Although there was a reduction of about 40% in waiting time, an initial analysis of the new policy suggested a decrease in survival after transplantation. An update of this analysis showed no difference in survival. Yet, subsequent analysis demonstrated a statistically significant decrease in 1-year survival of 4.6% and increased rates of dialysis and recent-onset stroke after transplantation. Although each of these studies has limitations, their findings are concerning and warrant vigilance. Transplant candidates receiving ECMO are among the most at risk and could negatively affect post-transplant outcomes. In addition to the increase in candidates with ECMO, there is now a higher proportion of candidates with congenital heart disease, a group with historically high post-transplant mortality at 1 year.

As required by the final rule, access to organs “shall not be based on the candidate’s place of residence or place of registration…” Under previous OPTN policy, when a heart became available, it was first offered to applicants for status 1A and 1B at transplant hospitals in that donor service area before being expanded to geographic areas. Now, when a donor heart becomes available, it is first offered to eligible status 1 and 2 applicants within a 500 mile radius. While expanding access to organs, this change increased the distance traveled to retrieve an organ and, therefore, ischemic time, which could potentially worsen post-transplant mortality. The impact of expanded access, however, is not yet clear.

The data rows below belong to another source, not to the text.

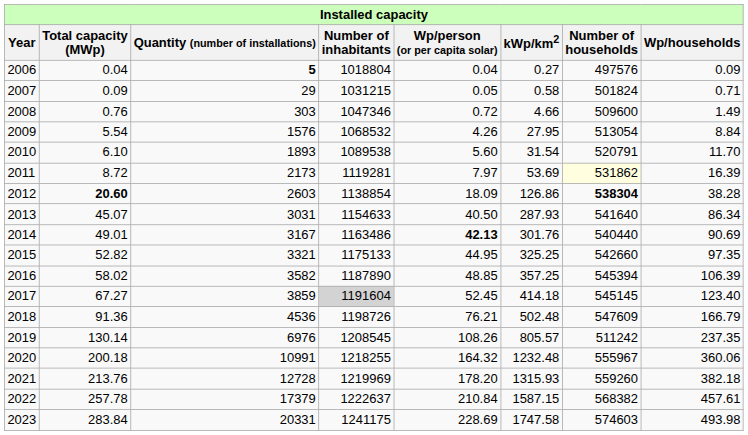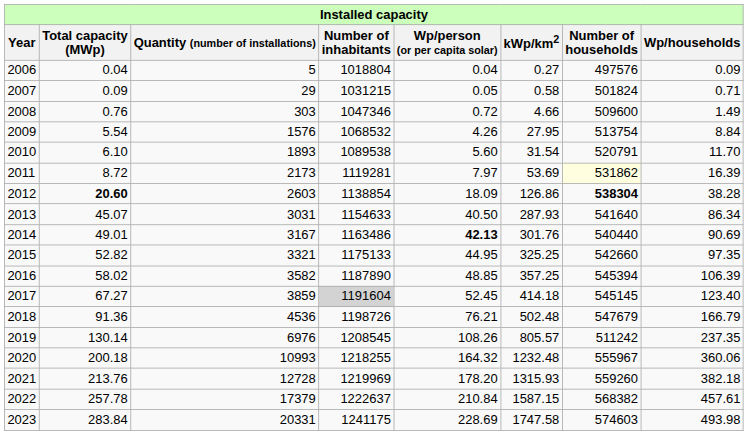2006 | Quantity (number of installations): bold -> normal
2009 | Number of households: 513054 -> 513754
2018 | Number of households: 547609 -> 547679
2020 | Quantity (number of installations): 10991 -> 10993
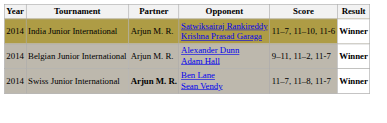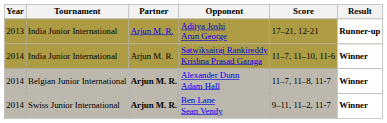+ row: 2013 | India Junior International | Arjun M. R. | Aditya Joshi Arun George | 17–21, 12-21 | Runner-up
Alexander Dunn Adam Hall | Partner: normal -> bold
Alexander Dunn Adam Hall | Score: 9–11, 11–2, 11-7 -> 11–7, 11–8, 11-7
Ben Lane Sean Vendy | Score: 11–7, 11–8, 11-7 -> 9–11, 11–2, 11-7
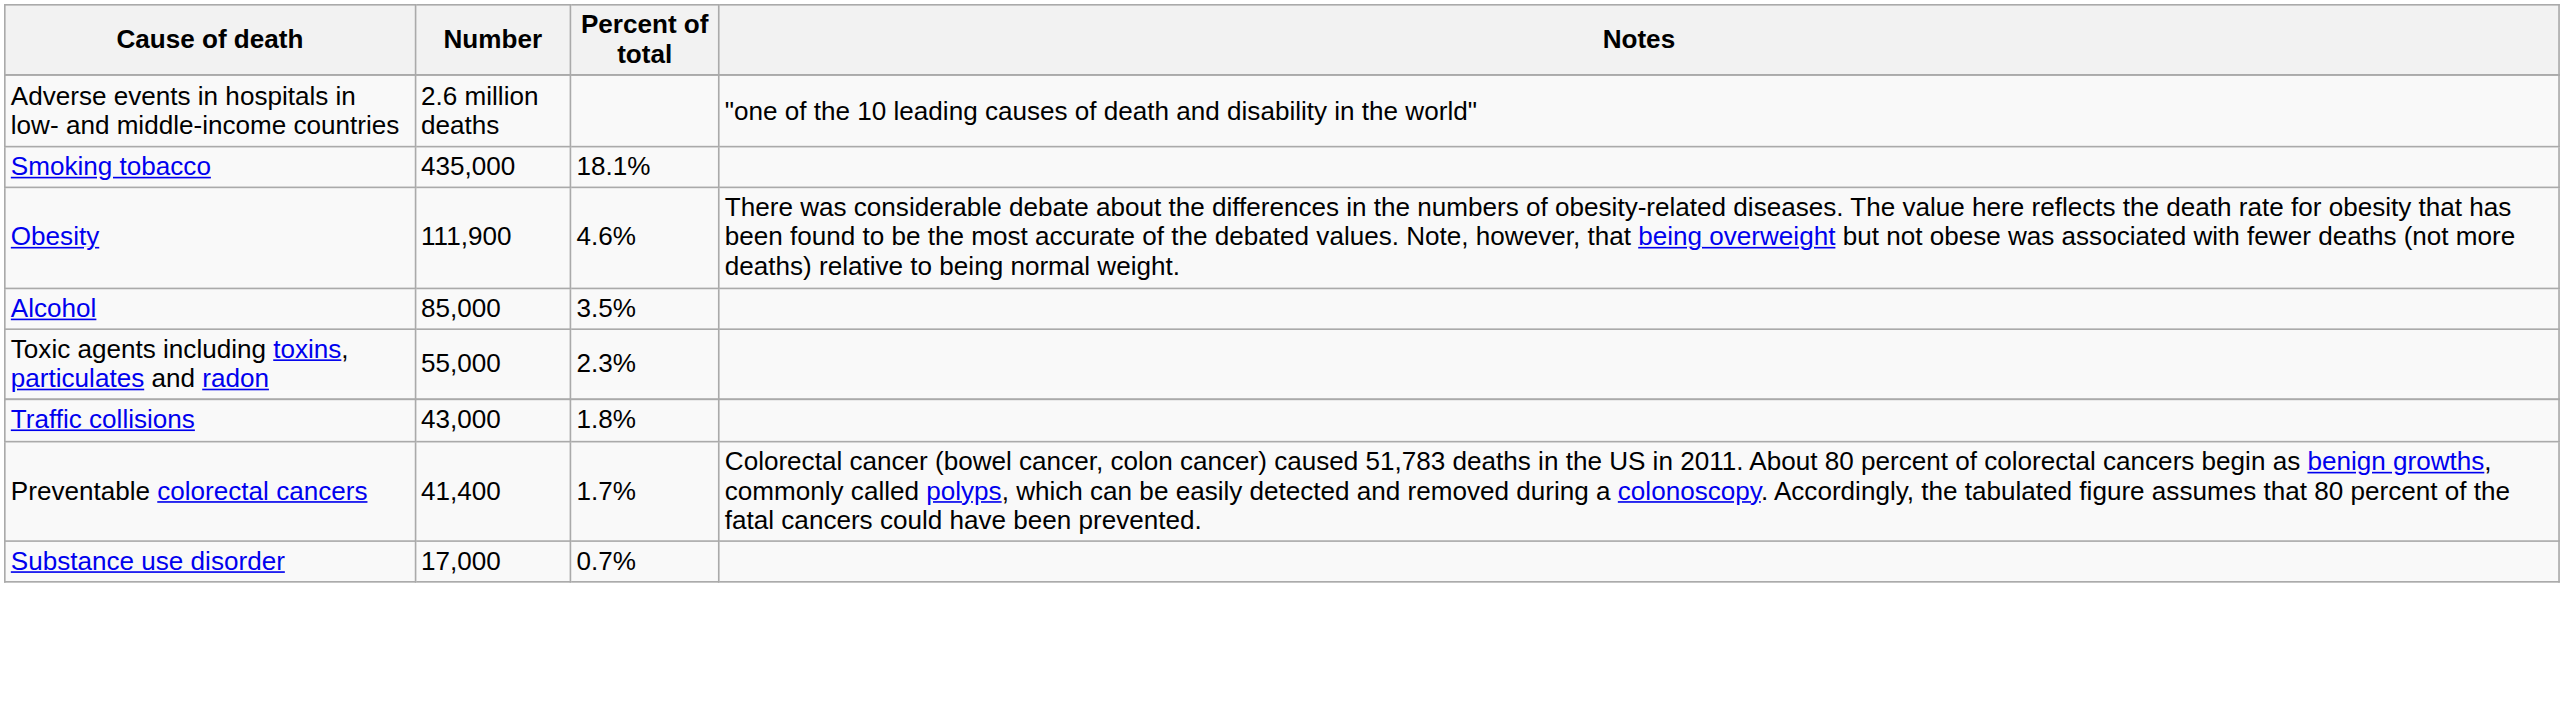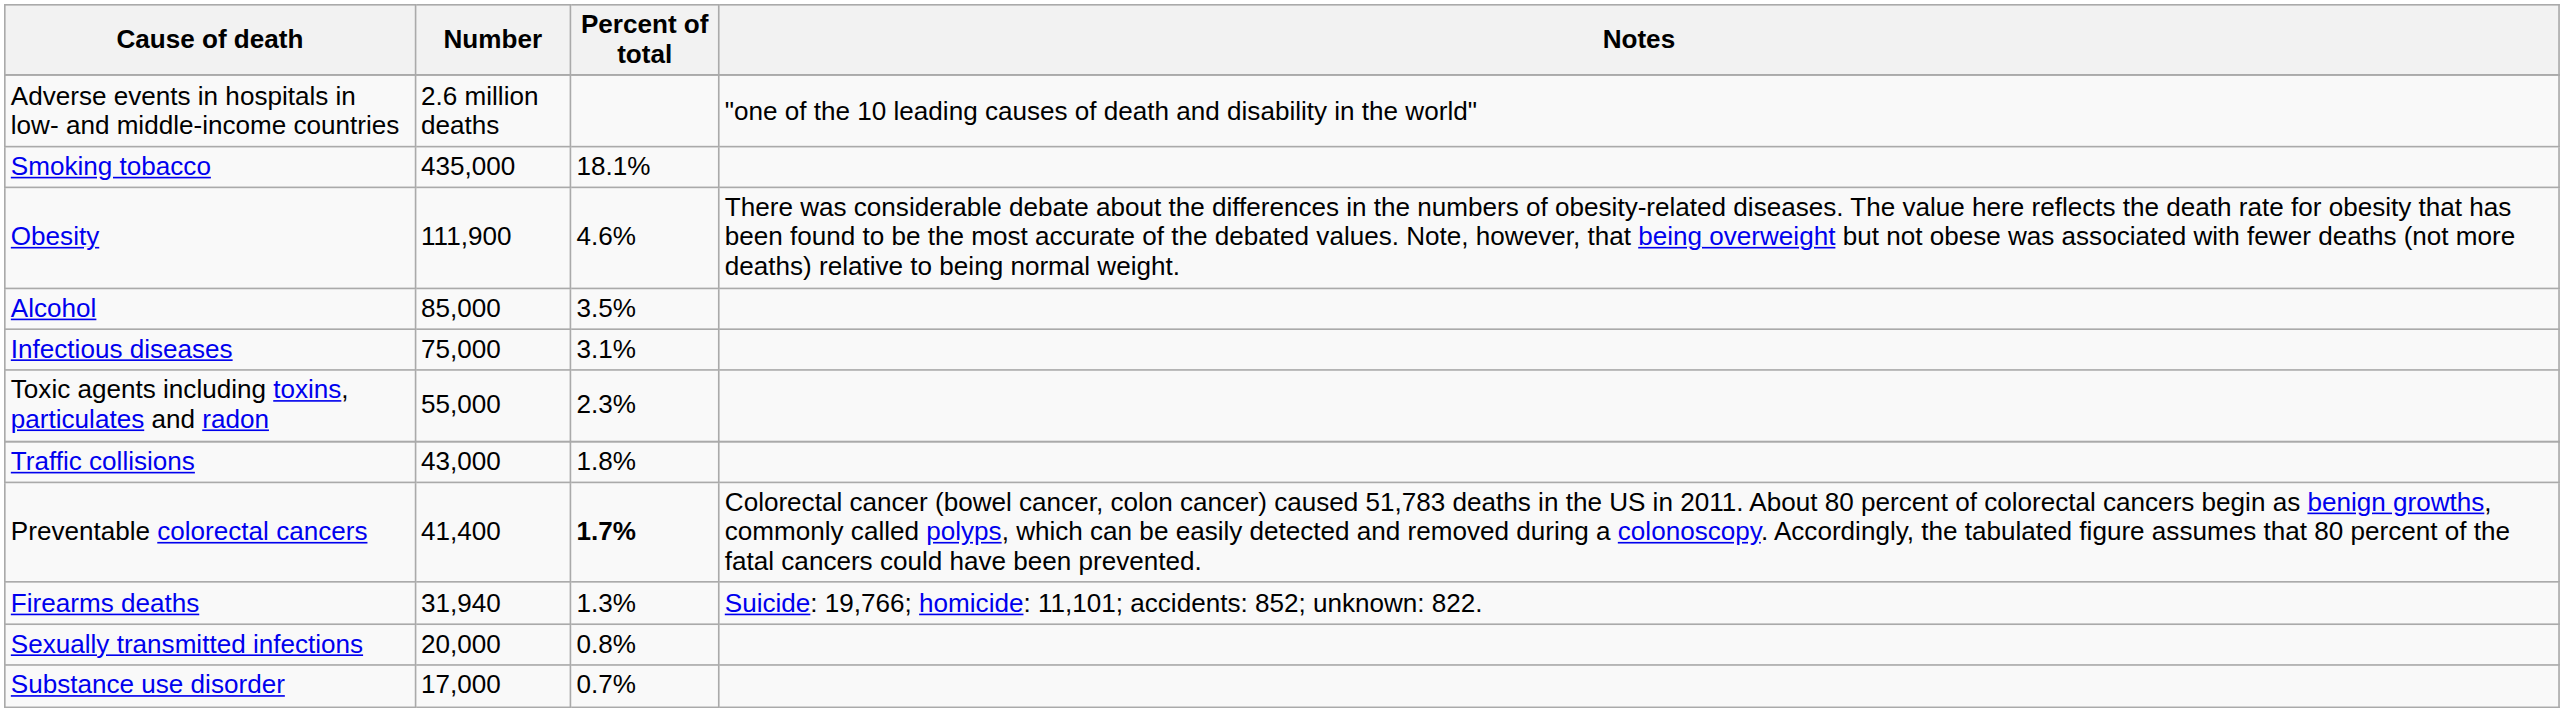+ row: Infectious diseases | 75,000 | 3.1%
Preventable colorectal cancers | Percent of total: normal -> bold
+ row: Firearms deaths | 31,940 | 1.3% | Suicide: 19,766; homicide: 11,101; accidents: 852; unknown: 822.
+ row: Sexually transmitted infections | 20,000 | 0.8%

The new cardiac allocation system appears to have had an effect on the choice of transition devices to transplantation. For example, a cohort study found that sustained use of LVAD as a gateway to transplantation increased from 41.9% to 25.5%, reflected in more than five- and three-fold increases in ECMO and ‘IABP, respectively. This change has resulted in increased wait times for applicants with a durable LVAD. As a result, rather than implanting LVADs as a bridge, many centers have bridged candidates with short-term devices in anticipation of expedited transplantation for high-acuity patients. Although this approach may expedite transplantation, it is not sustainable.

Goals achieved and continued distribution

Although the OPTN has achieved many of its goals through its broad policy revisions (e.g., wider sharing, increased transplantation in the sickest patients, possibly decreased wait-list mortality ), unresolved issues remain, including the prioritization of sensitized candidates. However, it was not possible to address outreach with the 2018 policy change due to insubstantial data, and it is expected that this issue will be addressed in future policy updates.

Moreover, despite studies (such as those mentioned previously) seeking to clarify post-transplant outcomes under the new policy, variations in cohorts and methodology limit interpretability and comparison. It is clear that there has been a change in practice nationwide in response to the change in policy. This is particularly evident in how short-term devices have replaced LVADs as the preferred gateway to transplantation.

As for future updates, OPTN’s next major change to the transplant allocation policy will be to move from its current classification-based system to a rolling distribution system. Continuous Distribution, OPTN’s new organ allocation model, will consider multiple attributes of a candidate simultaneously, rather than ranking candidates in rank order based on a single factor. Attributes will include medical urgency, expected post-transplant outcome, candidate biology, patient access, and organ placement efficiency. OPTN anticipates that this continuous distribution policy will be more equitable and eliminate the current rigid boundaries that prevent further prioritization of a candidate.